Nine days prior to Milk’s death, more than 900 followers of Jim Jones—many of them campaign workers for Milk—perished in the most ghastly set of murder-suicides in modern history. Before the congregants of the Peoples Temple drank Jim Jones’s deadly Kool-Aid, Harvey Milk and much of San Francisco’s ruling class had already figuratively imbibed. Milk occasionally spoke at Jones’s San Francisco–based headquarters, promoted Jones through his newspaper columns, and defended the Peoples Temple from its growing legion of critics. Jones provided conscripted “volunteers” for Milk’s campaigns to distribute leaflets by the tens of thousands. Milk returned the favor by abusing his position of public trust on behalf of Jones’s criminal endeavors.
“Rev. Jones is widely known in the minority communities here and elsewhere as a man of the highest character, who has undertaken constructive remedies for social problems which have been amazing in their scope and effectiveness,” Supervisor Milk wrote President Jimmy Carter seven months before the Jonestown carnage. The purpose of Milk’s letter was to aid and abet his powerful supporter’s abduction of a six-year-old boy. Milk’s missive to the president prophetically continued: “Not only is the life of a child at stake, who currently has loving and protective parents in the Rev. and Mrs. Jones, but our official relations with Guyana could stand to be jeopardized, to the potentially great embarrassment of our State Department.” John Stoen, the boy whose actual parents Milk libeled to the president as purveyors of “bold-faced lies” and blackmail attempts, perished at Jonestown. This, the only remarkable episode in Milk’s brief tenure on the San Francisco board of supervisors, is swept under the rug by his hagiographers.

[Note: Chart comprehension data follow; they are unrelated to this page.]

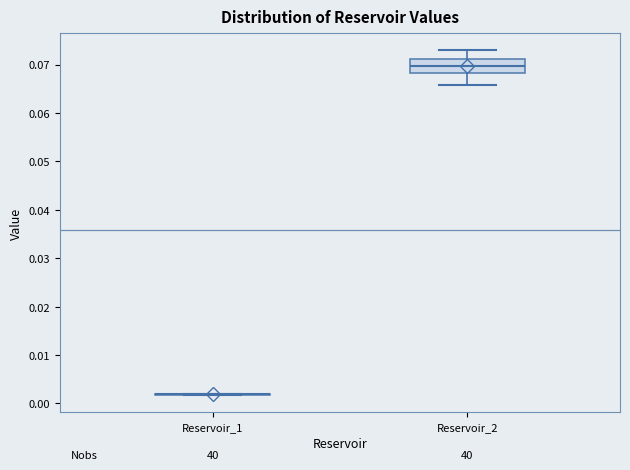

Reading left to right, transcribe this box plot: for each box, give where its median line is, the range the box spans, and where its two whiskers end, as read against the y-axis. The values are not printed on the chart, so give them approximately, as read against the axis.

Reservoir_1: box collapsed to a line at 0.002, whiskers 0.002 to 0.002
Reservoir_2: median 0.070, box 0.068 to 0.071, whiskers 0.066 to 0.073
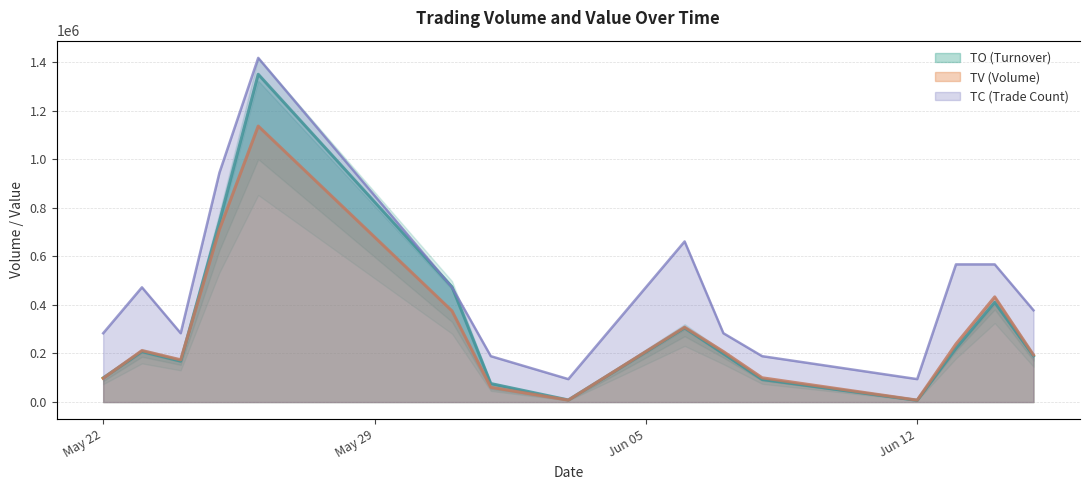

What position from the left is 2017-06-15?

15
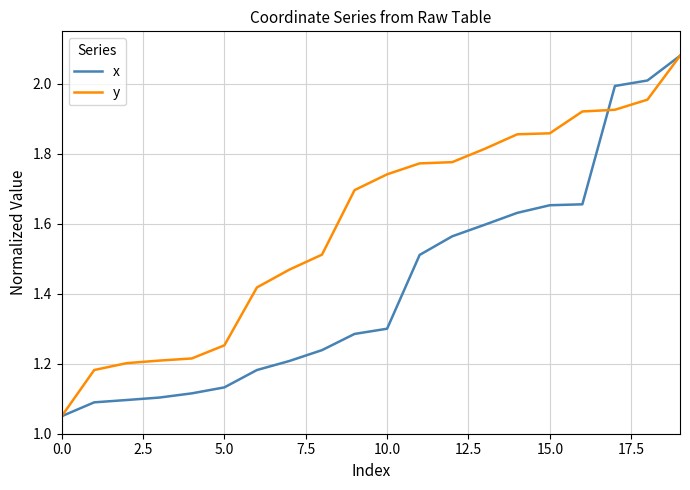

What is the difference between the maximum and minimum values in the y series?

1.0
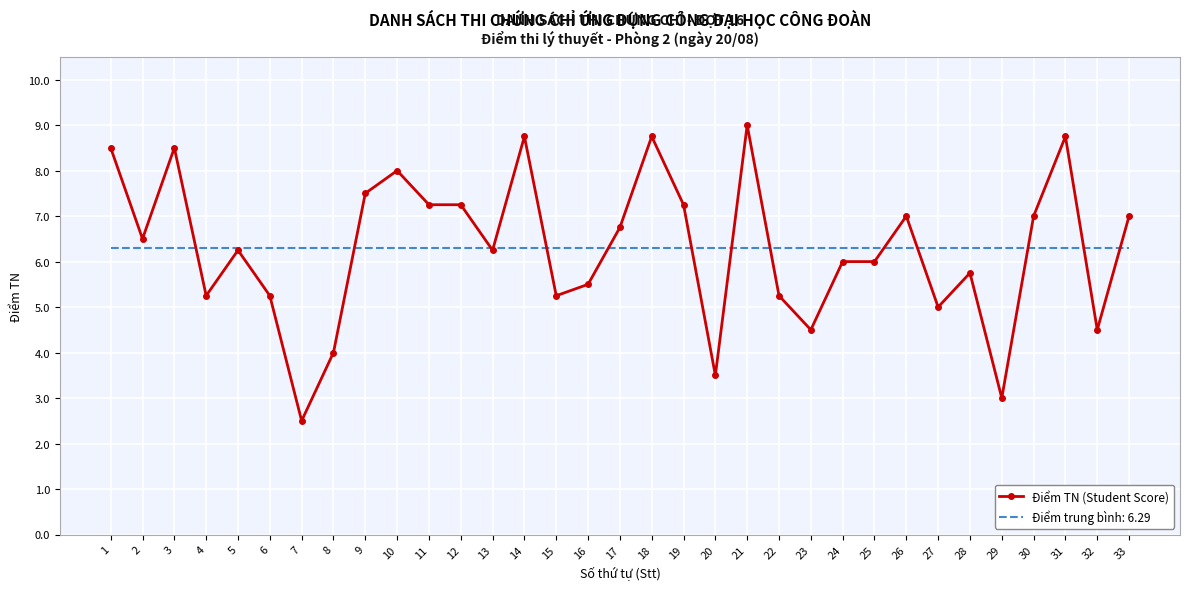

True or false: Điểm trung bình: 6.29 has a value of 1.7 at 9.

False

Sean Penn’s Harvey Milk is as real as Toby Maguire’s Spider-Man. Who has time for the sordid details of purportedly staged hate crimes and boosterism of America’s most prolific mass murderer when there is a gay Martin Luther King to be mythologized? Even the fervent atheist Milk understood the need for patron saints. When confronted by a jaded supporter over his fabricated tale that the Navy had booted him out because of his sex life, Milk responded: “Symbols. Symbols. Symbols.” He understood his movement better than his movement did. When the facts didn’t fit the script, both Milk and his present-day admirers adjusted the facts. As the elected sponsors of Harvey Milk Day realize, Californians are more likely to remember the celluloid hero they saw depicted by Sean Penn earlier this year than the obscure city official who walked largely unnoticed in their midst three decades ago.
The advocates of a Harvey Milk Day know box office. They don’t know the real Harvey Milk.